I've come up with about 20 of these loopholes and since there is no concrete definition of what a tour is or what it has to entail, we're free to interpret it as we see fit until they come and take me to jail, right?
Not the way the law works but I guess that is one way to conduct business.
We have a similar statutory system here in Texas where a brewery can only have a taproom with bar sales if the brewery has a particular type of license that places a ceiling on production. The normal brewer's permit limits breweries to either a limited number of free samples or they can sell a tour which includes a free glass and three or four beers.
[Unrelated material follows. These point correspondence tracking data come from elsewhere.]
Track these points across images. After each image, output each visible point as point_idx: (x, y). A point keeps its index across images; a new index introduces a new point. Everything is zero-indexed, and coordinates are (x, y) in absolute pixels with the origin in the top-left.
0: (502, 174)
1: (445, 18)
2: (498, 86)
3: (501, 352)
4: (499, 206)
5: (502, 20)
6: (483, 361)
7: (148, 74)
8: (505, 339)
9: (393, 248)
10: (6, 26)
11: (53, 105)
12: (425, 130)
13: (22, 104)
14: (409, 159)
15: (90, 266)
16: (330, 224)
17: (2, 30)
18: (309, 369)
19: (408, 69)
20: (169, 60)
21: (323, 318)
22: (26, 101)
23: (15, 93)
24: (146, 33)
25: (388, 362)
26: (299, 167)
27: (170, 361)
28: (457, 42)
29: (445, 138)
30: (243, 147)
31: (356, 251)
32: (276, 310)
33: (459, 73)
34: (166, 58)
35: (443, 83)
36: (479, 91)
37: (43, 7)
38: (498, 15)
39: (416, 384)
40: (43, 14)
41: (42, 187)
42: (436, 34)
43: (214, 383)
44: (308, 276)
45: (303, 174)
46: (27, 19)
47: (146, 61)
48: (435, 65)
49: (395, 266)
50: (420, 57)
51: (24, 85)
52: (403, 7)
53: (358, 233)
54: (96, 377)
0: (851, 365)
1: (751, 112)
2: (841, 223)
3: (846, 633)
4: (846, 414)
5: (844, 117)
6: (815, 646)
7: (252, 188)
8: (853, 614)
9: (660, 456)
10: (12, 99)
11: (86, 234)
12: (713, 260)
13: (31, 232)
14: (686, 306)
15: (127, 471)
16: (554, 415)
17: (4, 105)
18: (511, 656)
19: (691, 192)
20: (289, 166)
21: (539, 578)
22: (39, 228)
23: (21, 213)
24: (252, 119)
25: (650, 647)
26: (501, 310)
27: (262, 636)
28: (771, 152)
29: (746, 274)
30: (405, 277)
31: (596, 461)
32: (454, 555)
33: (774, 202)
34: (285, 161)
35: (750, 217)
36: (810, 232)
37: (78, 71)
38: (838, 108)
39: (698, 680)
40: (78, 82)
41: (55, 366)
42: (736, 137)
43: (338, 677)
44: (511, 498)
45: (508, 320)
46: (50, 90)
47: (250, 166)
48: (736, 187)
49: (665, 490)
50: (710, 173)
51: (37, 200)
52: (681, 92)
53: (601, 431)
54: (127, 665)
Most breweries offer "tours" a couple times a week in a 2-4 hour block in which one or two tours are offered but obviously a patron cannot be forced to walk the tour.
Whether your state regulators will permit the screen-based tour is a question for your regulators. I couldn't tell you whether you are better off taking that path and begging for forgiveness if caught or asking for permission ahead of time but you (or your attorney) should first take a closer look at the administrative rules not only for a particular definition but how the regulators are likely to interpret the meaning of a tour under the statute.
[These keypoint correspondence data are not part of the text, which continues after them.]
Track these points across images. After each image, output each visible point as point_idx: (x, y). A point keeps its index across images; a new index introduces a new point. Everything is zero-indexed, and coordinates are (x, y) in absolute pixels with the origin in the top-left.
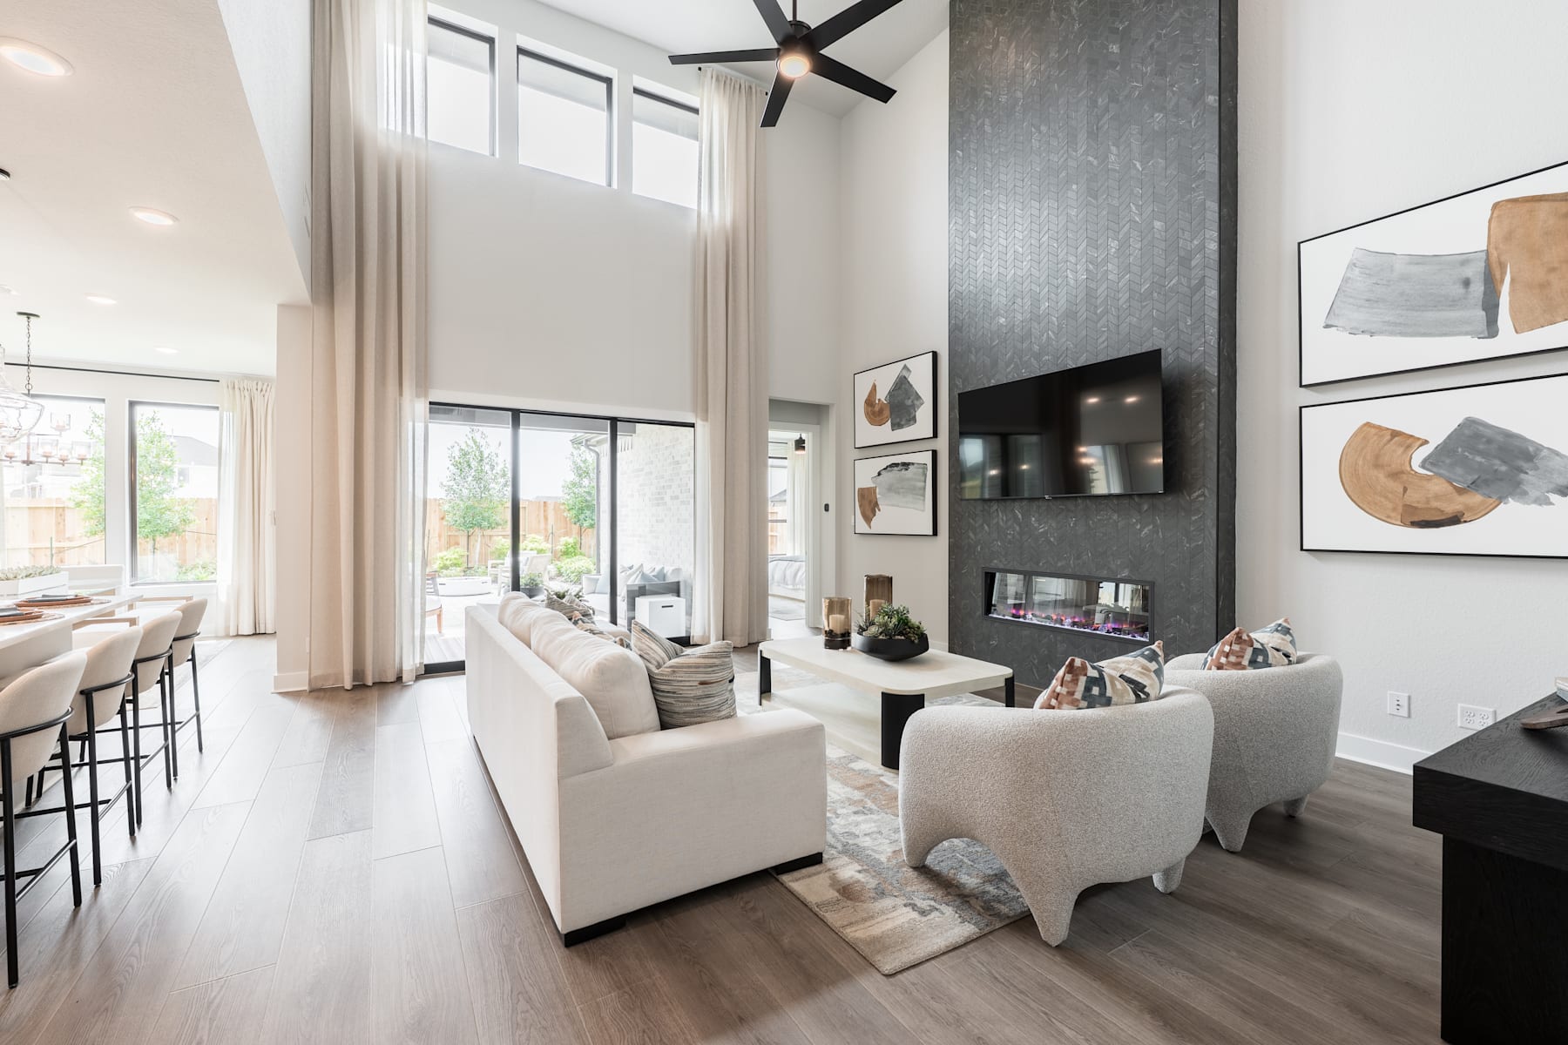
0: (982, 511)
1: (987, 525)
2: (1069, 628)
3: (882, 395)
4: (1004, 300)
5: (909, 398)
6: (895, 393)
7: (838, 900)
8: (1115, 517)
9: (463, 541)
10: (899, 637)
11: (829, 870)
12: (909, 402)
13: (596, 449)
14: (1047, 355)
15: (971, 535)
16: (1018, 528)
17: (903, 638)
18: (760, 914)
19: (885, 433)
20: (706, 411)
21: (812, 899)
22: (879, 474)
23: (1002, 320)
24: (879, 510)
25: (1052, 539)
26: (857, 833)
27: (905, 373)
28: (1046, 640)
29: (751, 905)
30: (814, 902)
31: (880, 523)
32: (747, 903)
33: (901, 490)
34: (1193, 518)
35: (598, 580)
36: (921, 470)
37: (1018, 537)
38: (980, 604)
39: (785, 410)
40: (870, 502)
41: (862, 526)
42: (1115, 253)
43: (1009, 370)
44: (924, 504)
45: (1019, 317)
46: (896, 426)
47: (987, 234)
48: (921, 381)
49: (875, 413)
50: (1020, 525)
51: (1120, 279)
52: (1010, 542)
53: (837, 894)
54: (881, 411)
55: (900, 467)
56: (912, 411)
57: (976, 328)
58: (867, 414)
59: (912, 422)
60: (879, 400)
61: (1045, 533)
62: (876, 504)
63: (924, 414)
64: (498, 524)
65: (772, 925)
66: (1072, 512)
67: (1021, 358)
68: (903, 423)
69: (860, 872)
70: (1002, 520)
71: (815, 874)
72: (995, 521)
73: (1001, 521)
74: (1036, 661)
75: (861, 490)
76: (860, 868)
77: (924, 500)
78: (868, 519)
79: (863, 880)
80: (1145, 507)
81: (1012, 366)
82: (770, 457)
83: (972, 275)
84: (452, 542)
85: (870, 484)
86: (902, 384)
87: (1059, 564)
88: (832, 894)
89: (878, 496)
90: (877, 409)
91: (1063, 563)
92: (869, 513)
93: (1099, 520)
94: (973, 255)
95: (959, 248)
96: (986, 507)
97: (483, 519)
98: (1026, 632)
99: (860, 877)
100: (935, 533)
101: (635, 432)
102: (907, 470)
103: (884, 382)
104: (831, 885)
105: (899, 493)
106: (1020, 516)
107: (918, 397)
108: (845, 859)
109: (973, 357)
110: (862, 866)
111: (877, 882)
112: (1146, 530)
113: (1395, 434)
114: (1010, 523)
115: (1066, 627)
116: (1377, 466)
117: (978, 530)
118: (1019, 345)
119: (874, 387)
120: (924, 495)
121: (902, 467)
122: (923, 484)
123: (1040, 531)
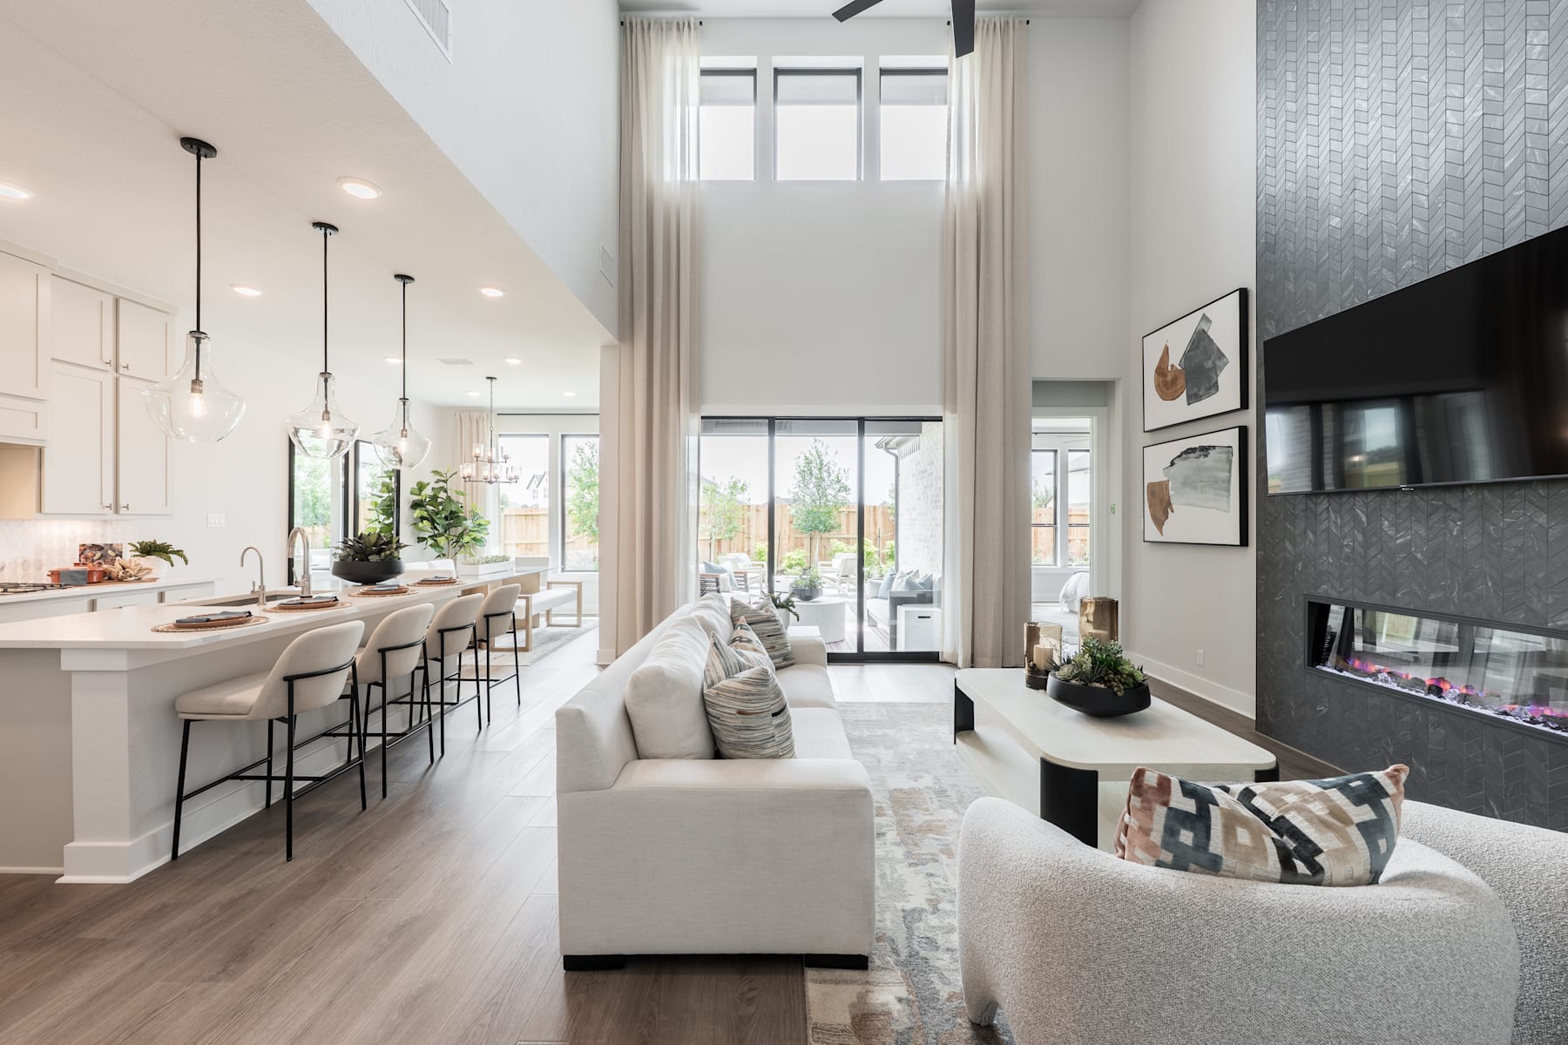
0: (1304, 511)
1: (1312, 532)
2: (1455, 703)
3: (1175, 359)
4: (1337, 190)
5: (1210, 359)
6: (1192, 353)
7: (843, 1031)
8: (1542, 519)
9: (806, 542)
10: (1098, 685)
11: (867, 983)
12: (1209, 364)
13: (895, 452)
14: (1410, 258)
15: (1289, 546)
16: (1360, 537)
17: (1103, 686)
18: (752, 1010)
19: (1180, 409)
20: (954, 402)
21: (816, 1015)
22: (1172, 464)
23: (1335, 221)
24: (1173, 511)
25: (1419, 556)
26: (940, 943)
27: (1204, 326)
28: (1407, 718)
29: (750, 995)
30: (814, 1021)
31: (1175, 528)
32: (751, 989)
33: (1201, 484)
35: (880, 585)
36: (1224, 456)
37: (1360, 550)
38: (1302, 650)
39: (1053, 392)
40: (1162, 500)
41: (1152, 533)
42: (1540, 53)
43: (1345, 294)
44: (1228, 503)
45: (1362, 209)
46: (1193, 398)
47: (1313, 99)
48: (1225, 333)
49: (1168, 385)
50: (1364, 532)
51: (1550, 98)
52: (1347, 558)
53: (848, 1021)
54: (1174, 380)
55: (1198, 453)
56: (1214, 375)
57: (1295, 243)
58: (1158, 387)
59: (1213, 391)
60: (1172, 366)
61: (1408, 544)
62: (1169, 504)
63: (1229, 378)
64: (833, 528)
65: (751, 1032)
66: (1455, 510)
67: (1365, 272)
68: (1201, 393)
69: (900, 1000)
70: (1336, 523)
71: (846, 982)
72: (1324, 526)
73: (1332, 524)
74: (1391, 750)
75: (1151, 485)
76: (904, 994)
77: (1228, 497)
78: (1159, 523)
79: (895, 1015)
81: (1352, 287)
82: (1033, 450)
83: (1290, 166)
84: (798, 544)
85: (1161, 478)
86: (1201, 343)
87: (1432, 597)
88: (845, 1019)
89: (1171, 493)
90: (1169, 378)
92: (1160, 515)
93: (1510, 525)
94: (1291, 136)
95: (1270, 132)
96: (1311, 505)
97: (820, 522)
98: (1374, 701)
99: (896, 1007)
100: (1244, 542)
101: (921, 432)
102: (1206, 456)
103: (1178, 341)
104: (852, 1006)
105: (1196, 488)
106: (1364, 519)
107: (1221, 355)
108: (898, 974)
109: (1291, 286)
110: (910, 993)
111: (910, 1025)
114: (1346, 530)
115: (1447, 701)
117: (1298, 540)
118: (1362, 254)
119: (1167, 349)
120: (1228, 490)
121: (1200, 453)
122: (1227, 474)
123: (1399, 541)
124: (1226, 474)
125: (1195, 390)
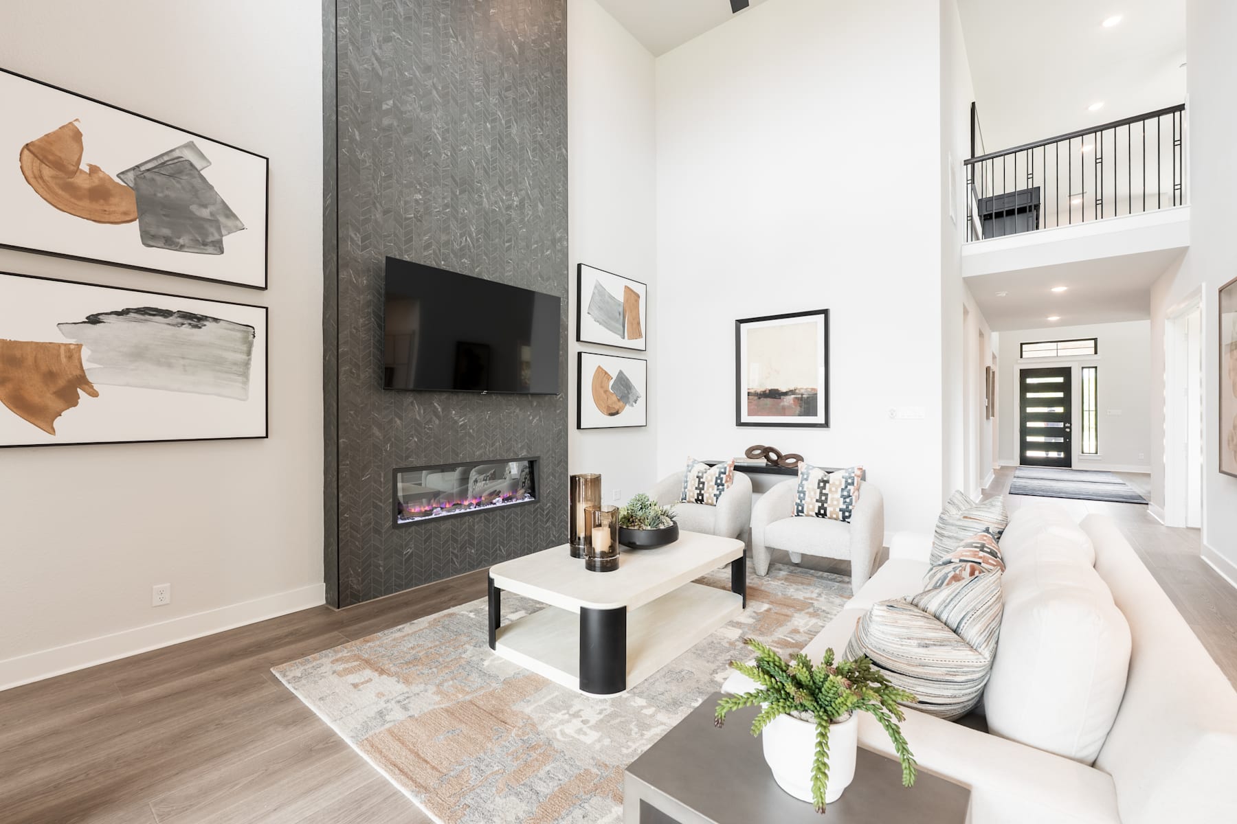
1: (398, 419)
3: (102, 159)
5: (203, 204)
6: (154, 178)
12: (203, 212)
16: (437, 422)
22: (93, 321)
24: (95, 394)
25: (471, 431)
27: (189, 155)
34: (558, 411)
38: (390, 513)
40: (46, 375)
46: (161, 241)
49: (70, 188)
50: (438, 417)
52: (428, 437)
54: (97, 191)
55: (173, 320)
58: (32, 177)
60: (94, 168)
61: (464, 426)
62: (80, 382)
68: (181, 241)
70: (419, 414)
73: (415, 414)
77: (244, 383)
78: (41, 414)
80: (535, 404)
89: (87, 364)
90: (78, 179)
91: (481, 451)
92: (41, 400)
93: (509, 413)
102: (196, 327)
106: (439, 410)
112: (535, 420)
113: (606, 373)
114: (428, 417)
116: (602, 387)
120: (244, 375)
121: (180, 320)
122: (244, 357)
123: (460, 423)
124: (242, 357)
125: (166, 232)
Something else to consider is that the tour is an opportunity to round people up and give them a sales pitch on more than just the taste of your beer. Will a video maximize that opportunity? Can you afford the staff time to give a tour? I am sure everybody will get extremely tired of giving the "Beer is made of four ingredients..." speech in short time but people enjoy seeing the equipment and if you can make a few merchandise sales out of the tour then maybe it's worth it.